When President Obama was asked at a press conference this past week whether he wanted to clarify his confused stance on gay marriage -- refuse to defend the Defense of Marriage Act one day, refuse to endorse marriage equality the next -- he answered that he "was not going to make news on that today." Many people suspect that Obama really does favor gay marriage (he said as much years before running for president), but that his cold political calculation is that a public statement in support of the freedom to marry could hurt him in the 2012 election. Last week, one might have been forgiven for thinking that Obama's record of political achievements, from healthcare reform to Don't Ask, Don't Tell repeal, warranted giving him the benefit of the doubt.

July 4, however, casts Obama's position in a new light. Independence Day is a day commemorating the boldness of our founders, whose Revolution was anything but a foreordained victory. Despite the substantial risks to them personally -- up to forty percent of colonists were opposed to independence and King George would surely have beheaded each and every one of the Declaration of Independence's signors for their treason -- they chose July 4, 1776 to stand up for their deepest held values.

July 4, in other words, is a day for making news.

Some people are beginning to question whether Obama's political calculation is correct on its own terms. With polls now showing gay marriage to have majority support and one key faction of the Republican coalition -- the Wall Street crowd -- now favoring equal rights, Obama may be forsaking a potent wedge issue he could use to split the opposition. Perhaps these critics are right, although Obama is probably focused on how coming out in favor of gay marriage would impact voters in swing states like Ohio, Florida, and Pennsylvania.

Yet from the perspective of July 4, this kind of political balancing looks petty. The issues at stake in the gay marriage debate are too important, too central to our identity as Americans, to leave to an electoral abacus.

The Declaration of Independence famously announced that all people are "endowed by their Creator with certain unalienable rights, that among these are Life, Liberty and the pursuit of Happiness." Gay people in America, however, cannot fully enjoy these rights. They don't have the "liberty" that heterosexuals have to enter into state-sanctioned unions and start families with the people they love. The overwhelming majority of heterosexuals recognize that marriage is central to their self-fulfillment and contentment, as evidenced by the joys associated with wedding days and the continued embrace of marriage even among those whose previous efforts ended in divorce. Simply put, the freedom to marry is a cornerstone of the pursuit of happiness.

The founders did not recognize the importance of gay marriage -- or even the nature of homosexuality itself -- but that shouldn't prevent us from insisting upon marriage equality. The story of the unalienable rights identified by the founders is one of continual expansion to include more and more people deserving of those liberties. When Thomas Jefferson, a slave owner, wrote the Declaration, its promise was denied to the vast majority of people on our shores: women, slaves, free blacks, and Native Americans. Over the past two centuries, however, we've found that American ideals are only made stronger by including an ever larger portion of We the People.

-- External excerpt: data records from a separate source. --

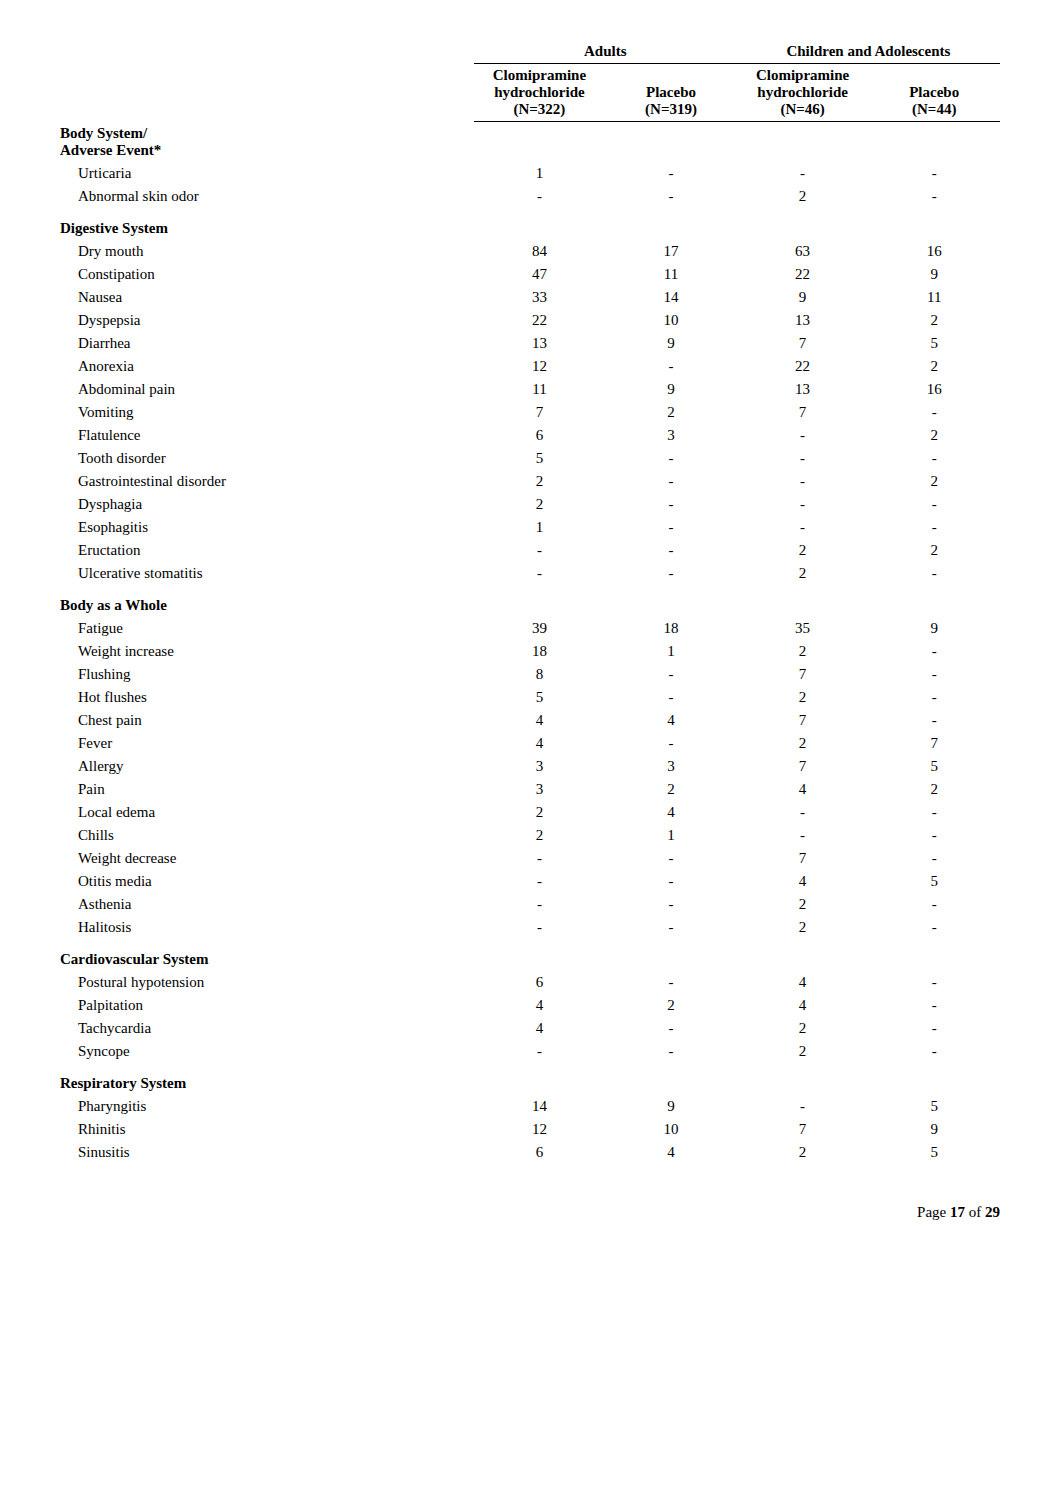| | Adults | Children and Adolescents |
| --- | --- | --- |
| Clomipramine hydrochloride (N=322) | Placebo (N=319) | Clomipramine hydrochloride (N=46) | Placebo (N=44) |
| Body System/ Adverse Event* | |
| Urticaria | 1 | - | - | - |
| Abnormal skin odor | - | - | 2 | - |
| Digestive System |
| Dry mouth | 84 | 17 | 63 | 16 |
| Constipation | 47 | 11 | 22 | 9 |
| Nausea | 33 | 14 | 9 | 11 |
| Dyspepsia | 22 | 10 | 13 | 2 |
| Diarrhea | 13 | 9 | 7 | 5 |
| Anorexia | 12 | - | 22 | 2 |
| Abdominal pain | 11 | 9 | 13 | 16 |
| Vomiting | 7 | 2 | 7 | - |
| Flatulence | 6 | 3 | - | 2 |
| Tooth disorder | 5 | - | - | - |
| Gastrointestinal disorder | 2 | - | - | 2 |
| Dysphagia | 2 | - | - | - |
| Esophagitis | 1 | - | - | - |
| Eructation | - | - | 2 | 2 |
| Ulcerative stomatitis | - | - | 2 | - |
| Body as a Whole |
| Fatigue | 39 | 18 | 35 | 9 |
| Weight increase | 18 | 1 | 2 | - |
| Flushing | 8 | - | 7 | - |
| Hot flushes | 5 | - | 2 | - |
| Chest pain | 4 | 4 | 7 | - |
| Fever | 4 | - | 2 | 7 |
| Allergy | 3 | 3 | 7 | 5 |
| Pain | 3 | 2 | 4 | 2 |
| Local edema | 2 | 4 | - | - |
| Chills | 2 | 1 | - | - |
| Weight decrease | - | - | 7 | - |
| Otitis media | - | - | 4 | 5 |
| Asthenia | - | - | 2 | - |
| Halitosis | - | - | 2 | - |
| Cardiovascular System |
| Postural hypotension | 6 | - | 4 | - |
| Palpitation | 4 | 2 | 4 | - |
| Tachycardia | 4 | - | 2 | - |
| Syncope | - | - | 2 | - |
| Respiratory System |
| Pharyngitis | 14 | 9 | - | 5 |
| Rhinitis | 12 | 10 | 7 | 9 |
| Sinusitis | 6 | 4 | 2 | 5 |
Page 17 of 29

Today we stand at a crossroads. Will we allow gays and lesbians to finally become full partners in the American experiment, or will we continue to repress and discriminate against them?

That is the question Americans, especially President Obama, must ask. Like the founders, we should not determine the answer by looking at polling results or pondering how it will affect the next election. We should ask instead what our answer means for our core principles. We should ask how we can live up to the spirit of '76.

On July 4, merely to ask the question is to know the answer. Mr. President, your countrymen are waiting.